Passage:
------------

Newsportal USENET - Re: "The provenance memory model for C", by Jens Gustedt

On 7/12/2025 7:30 PM, Chris M. Thomasson wrote:

On 7/11/2025 1:48 AM, David Brown wrote:
On 11/07/2025 04:09, BGB wrote:
On 7/10/2025 4:34 AM, David Brown wrote:
On 10/07/2025 04:28, BGB wrote:
On 7/9/2025 4:41 AM, David Brown wrote:
On 09/07/2025 04:39, BGB wrote:
On 7/2/2025 8:10 AM, Kaz Kylheku wrote:
On 2025-07-02, Alexis <flexibeast@gmail.com> wrote:
>
...
>
>
[...]
It is worth remembering that game code (especially commercial game code) is seldom written with a view to portability, standard correctness, or future maintainability. It is written to be as fast as possible using the compiler chosen at the time, to be build and released as a binary in the shortest possible time-to-market.
Love this one:
https://forums.parallax.com/discussion/147522/dog-leg-hypotenuse- approximation
[...]

I looked at the post and initially didn't recognize it as I didn't use the same term (I usually called it "distance approximation").
But, yeah, variations of the first algorithm were used frequently in a lot of this code. For example, it was the main way of calculating distance in Wolf3D and ROTT.
Not sure about Doom, would need to find the relevant code, but wouldn't be surprised.
In terms of coding style, ROTT had considerable "hair".
In my initial porting effort, spent quite a long time trying to deal with all of the places where memory access was going out of bounds (though, in many cases, just ended up masking the access by the size of the array or similar; or in some cases rewriting the logic to not depend on particular out-of-bounds access behaviors).
Also had to deal with the mess that a lot of the drawing code depended on the specific way they were using the VGA hardware:
320x200 on screen, but 384x200 in memory, but divided into 4 planes of 96x200 (and doing tricks with the plane mask register).
Kinda needed to write wrappers to fake a lot of this crap.
But, it seemed like Apogee / 3D Realms liked this mode, vs id mostly staying with the standard 320x200 256-color VGA mode (which can be mapped directly to a 64K array).

------------

Data extract:
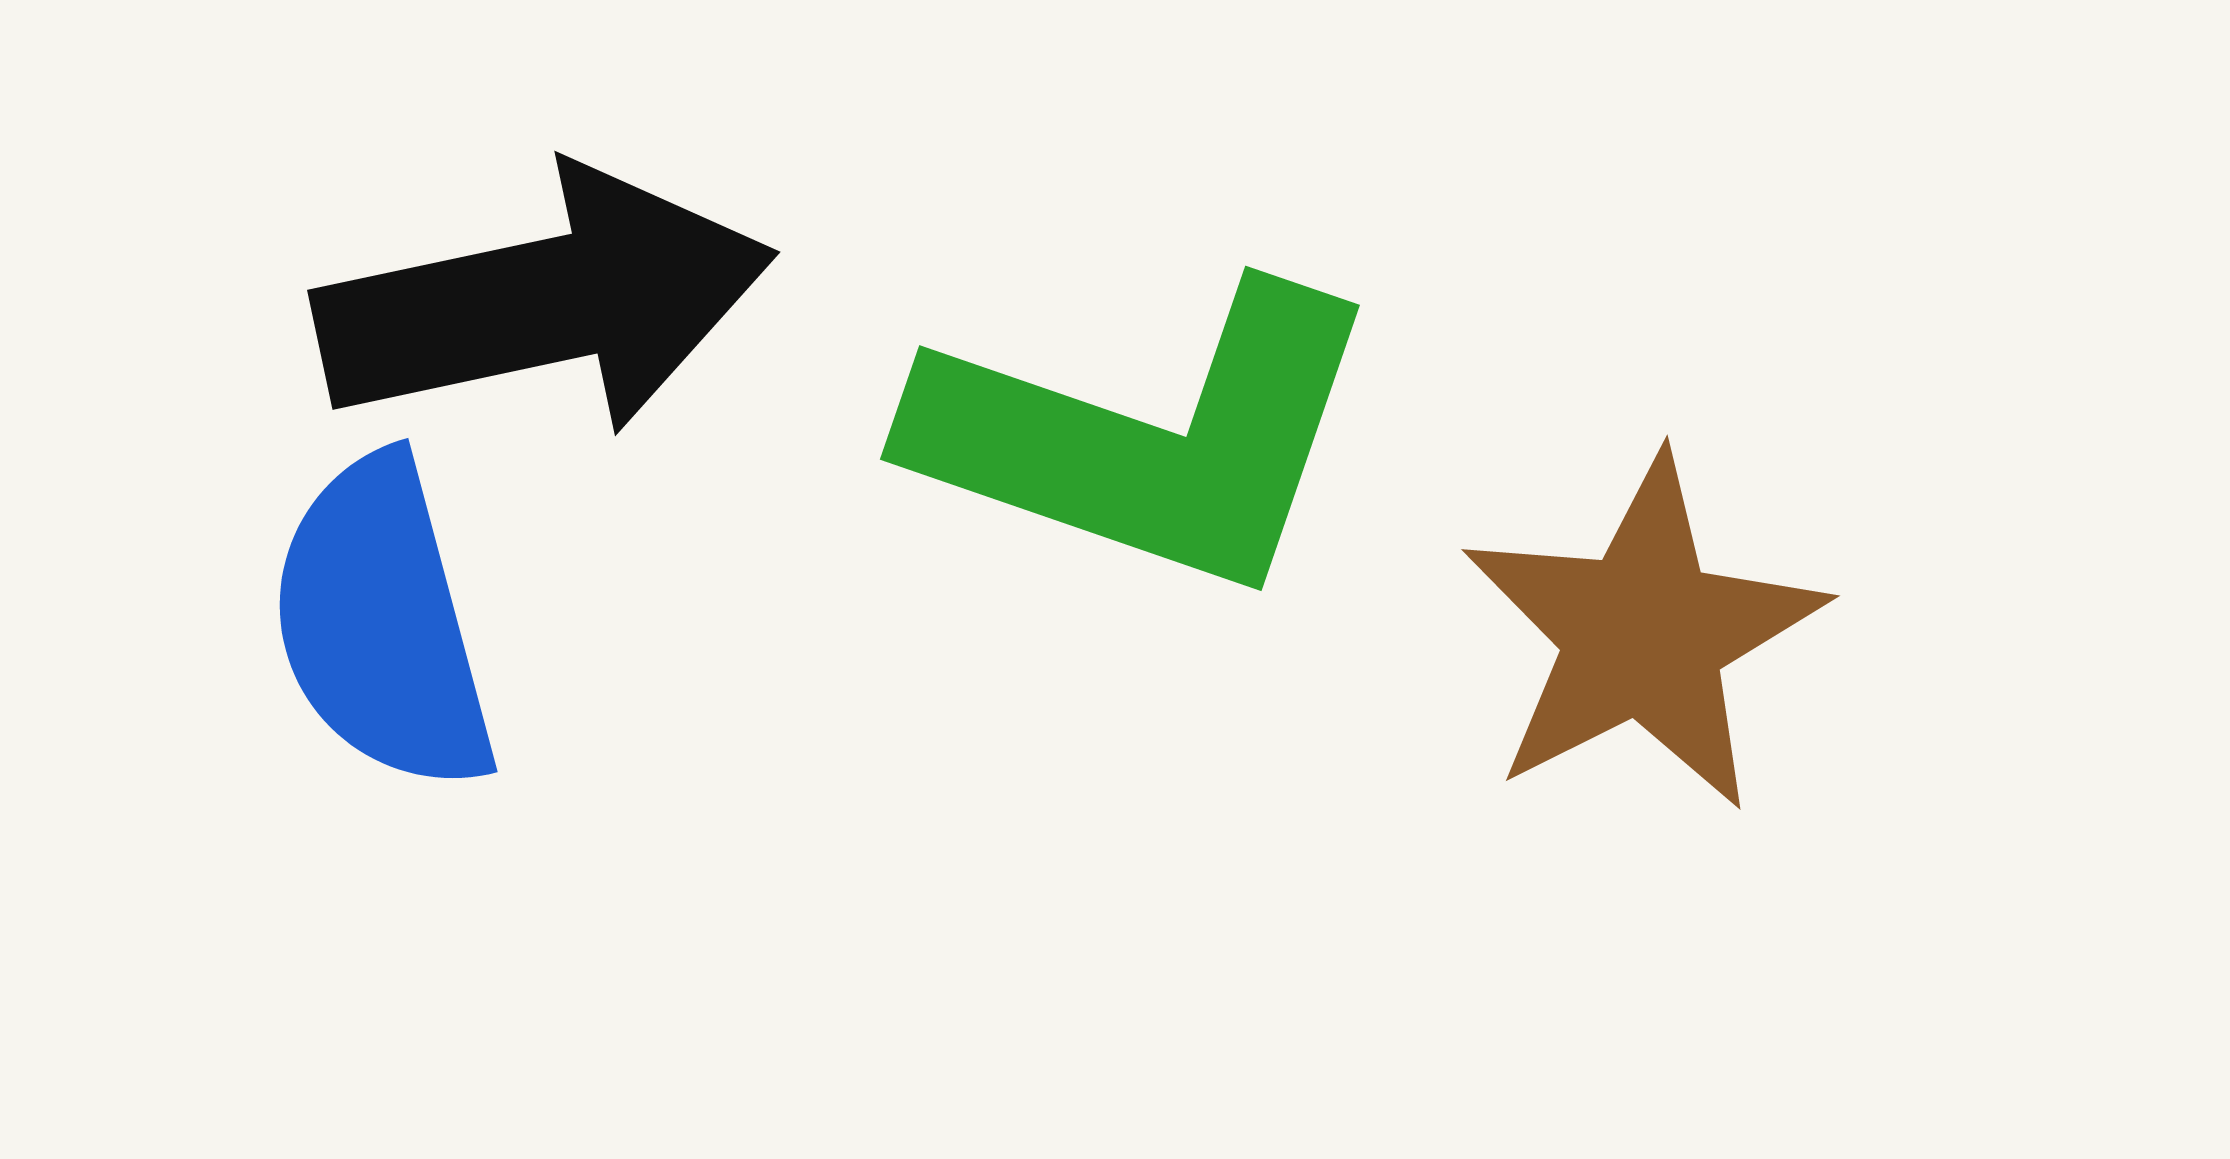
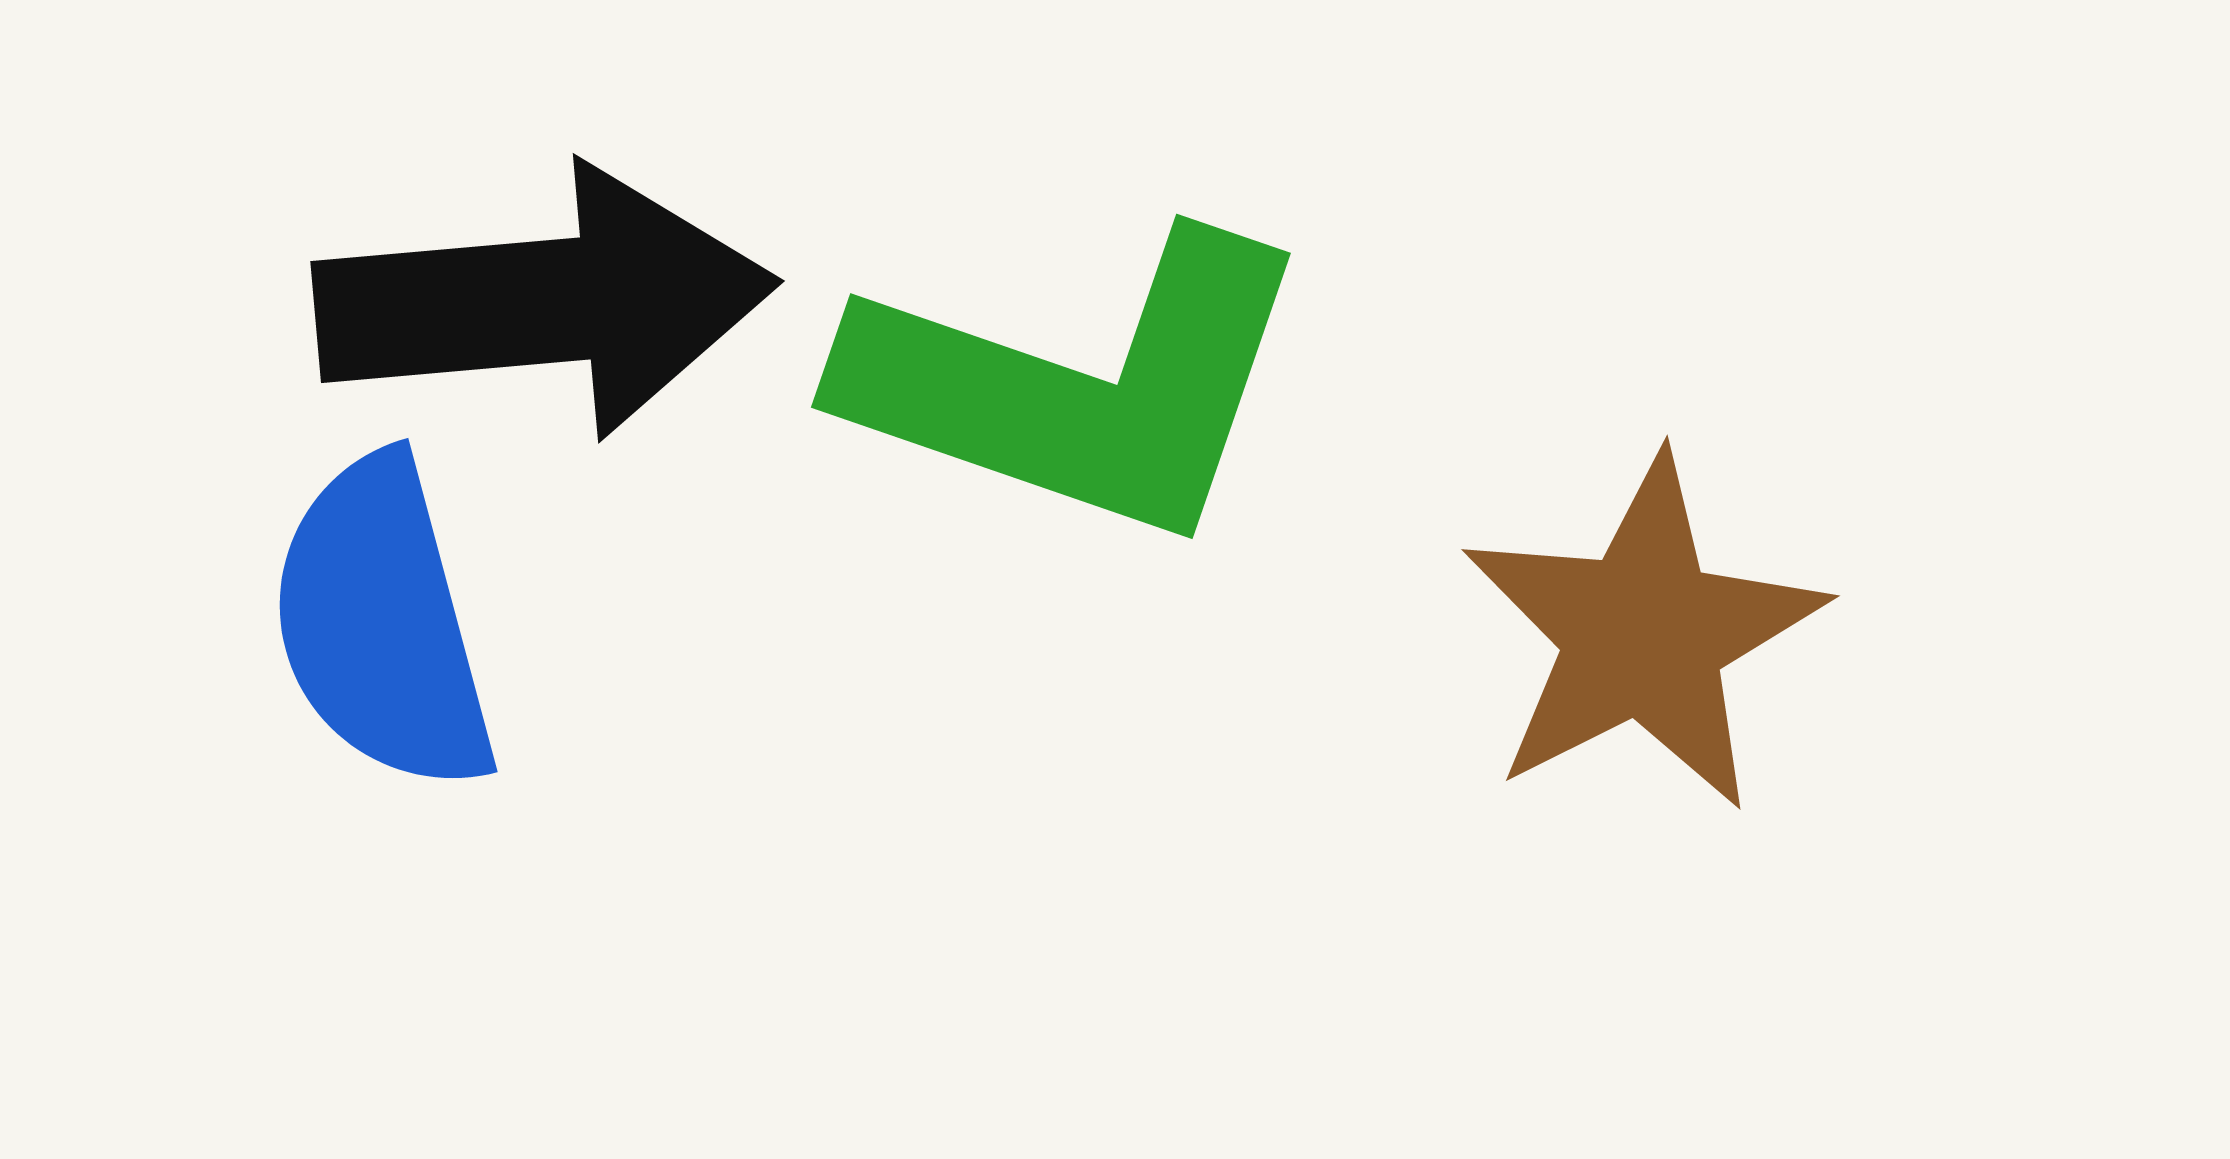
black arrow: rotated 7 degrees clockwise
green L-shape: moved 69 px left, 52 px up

------------

Requests:
1. Rewrite the paragraph of the game-code thread that begins "In my initial porting effort" as a short bulleted list, keeping its main facts.
2. Extend the game-code thread from the point where it stops.
The listing comes from a different source than the thread.

Expected answers:
1.
- The first port took a long time because memory access went out of bounds in many places.
- Often the fix was masking the access by the size of the array or something similar.
- Sometimes the logic was rewritten so it no longer depended on particular out-of-bounds access behaviors.

2.
FWIW, my most recent 3D engine also used this strategy for distance math in many places.
Can note that in this 3D engine, world coordinates are primarily expressed in a packed fix point form:
   (23: 0): X coord, 16.8
   (47:24): Y coord, 16.8
   (63:48): Z coord, 8.8
With the base unit roughly 1 meter, albeit informally subdivided into 32 "inches", with the exact handling of the 25% error on the size of the inch relative to the "standard inch" being subject to interpretation.
Though, for sake of hand waving, in 3D engines one can also say that meters and yards are "basically the same thing" as well (if one redefines the base unit as "yard", the inch discrepancy drops to 12.5%...).
Though, in my case, I just sorta instead used "decimal inches", where there is only around a 4% discrepancy between 1/32 of a meter, and the decimal inch.
Another factor is the size of the player:
   In Minecraft, IIRC "Steve" is 1.85m tall, this is atypical (~ 6'2").
   In my 3D engine, decided to adjust is so the player 1.60m tall (5'4").
This small difference has a notable effect on how big the blocks look.
Note that in this engine (like my previous 3D engine) has a world that is modulo in X and Y.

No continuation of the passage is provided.